EXERCISE INPUT section start

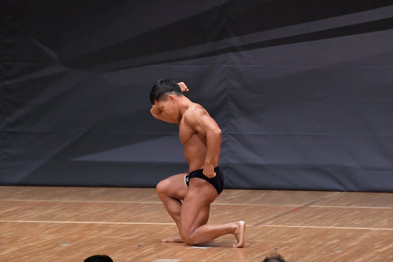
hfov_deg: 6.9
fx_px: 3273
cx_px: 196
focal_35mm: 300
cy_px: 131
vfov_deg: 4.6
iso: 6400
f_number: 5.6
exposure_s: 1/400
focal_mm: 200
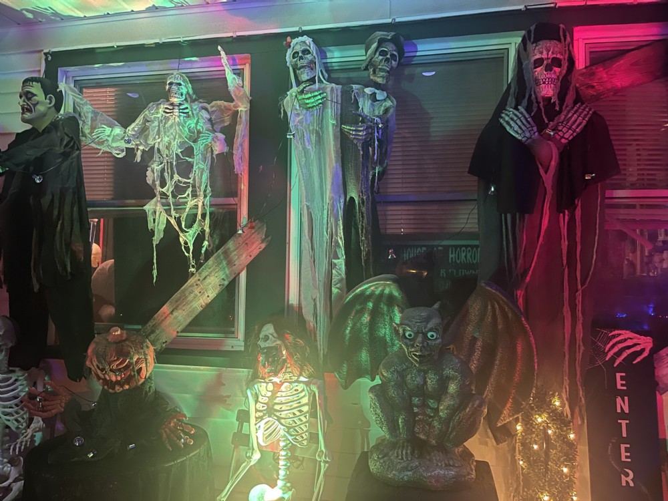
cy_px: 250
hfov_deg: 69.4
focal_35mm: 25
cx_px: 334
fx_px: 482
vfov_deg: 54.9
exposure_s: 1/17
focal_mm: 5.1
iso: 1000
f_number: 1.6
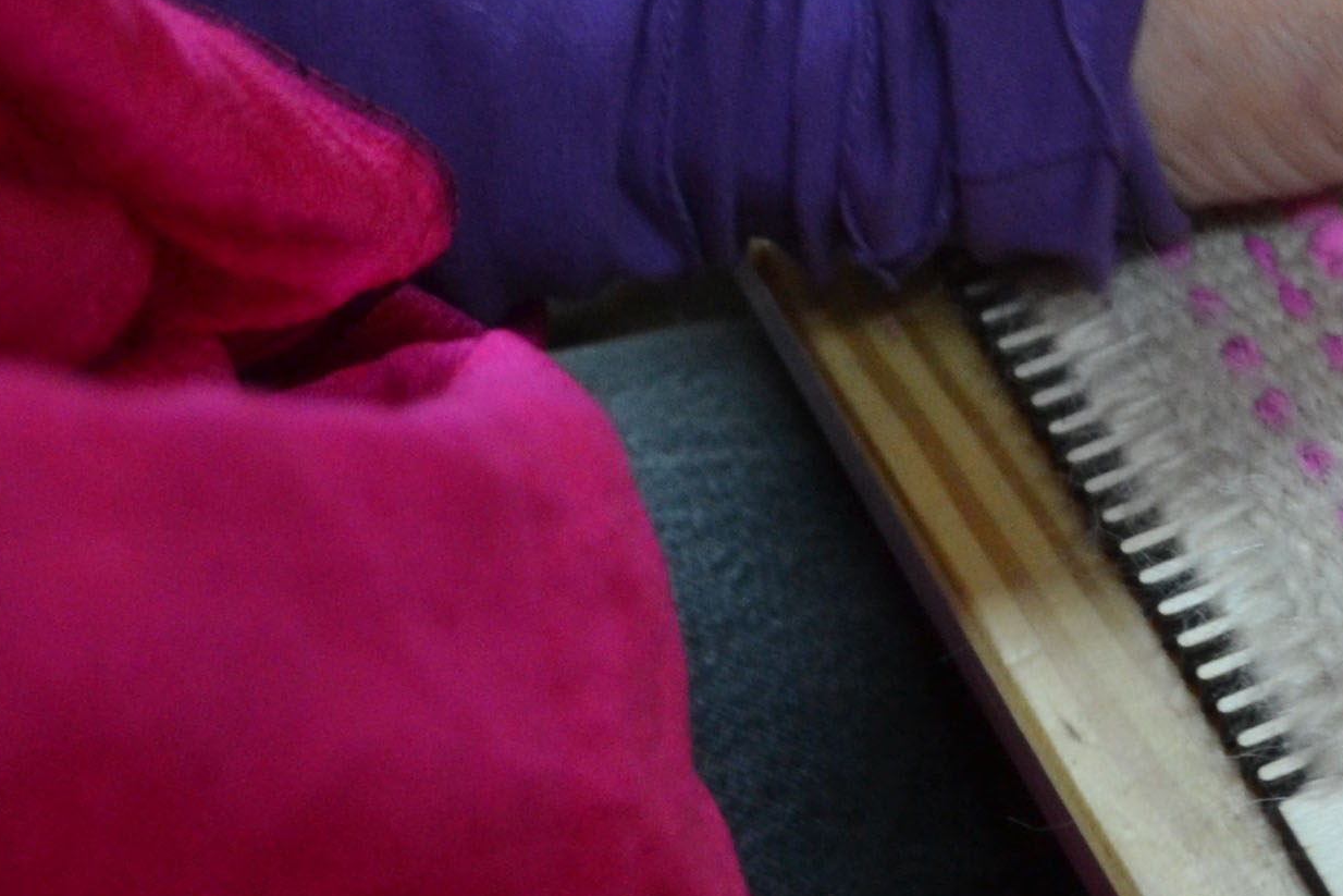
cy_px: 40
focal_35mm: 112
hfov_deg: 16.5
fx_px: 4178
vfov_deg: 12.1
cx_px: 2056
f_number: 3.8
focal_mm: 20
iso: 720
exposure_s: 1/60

EXERCISE INPUT section end
EXERCISE INPUT section start

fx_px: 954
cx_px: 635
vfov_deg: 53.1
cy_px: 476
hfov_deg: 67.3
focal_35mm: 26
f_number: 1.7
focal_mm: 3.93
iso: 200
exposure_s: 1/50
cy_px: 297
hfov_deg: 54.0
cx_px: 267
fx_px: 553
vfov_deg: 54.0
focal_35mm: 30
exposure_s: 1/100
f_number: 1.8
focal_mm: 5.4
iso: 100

EXERCISE INPUT section end

WHAT THE EXERCISE ASKS: Copy the listing above exactly, but only from the line with "hfov_deg: 69.4" through the line with "exposure_s: 1/60", including those two lines and excluding any picture.

YOUR SOLUTION:
hfov_deg: 69.4
focal_35mm: 25
cx_px: 334
fx_px: 482
vfov_deg: 54.9
exposure_s: 1/17
focal_mm: 5.1
iso: 1000
f_number: 1.6
cy_px: 40
focal_35mm: 112
hfov_deg: 16.5
fx_px: 4178
vfov_deg: 12.1
cx_px: 2056
f_number: 3.8
focal_mm: 20
iso: 720
exposure_s: 1/60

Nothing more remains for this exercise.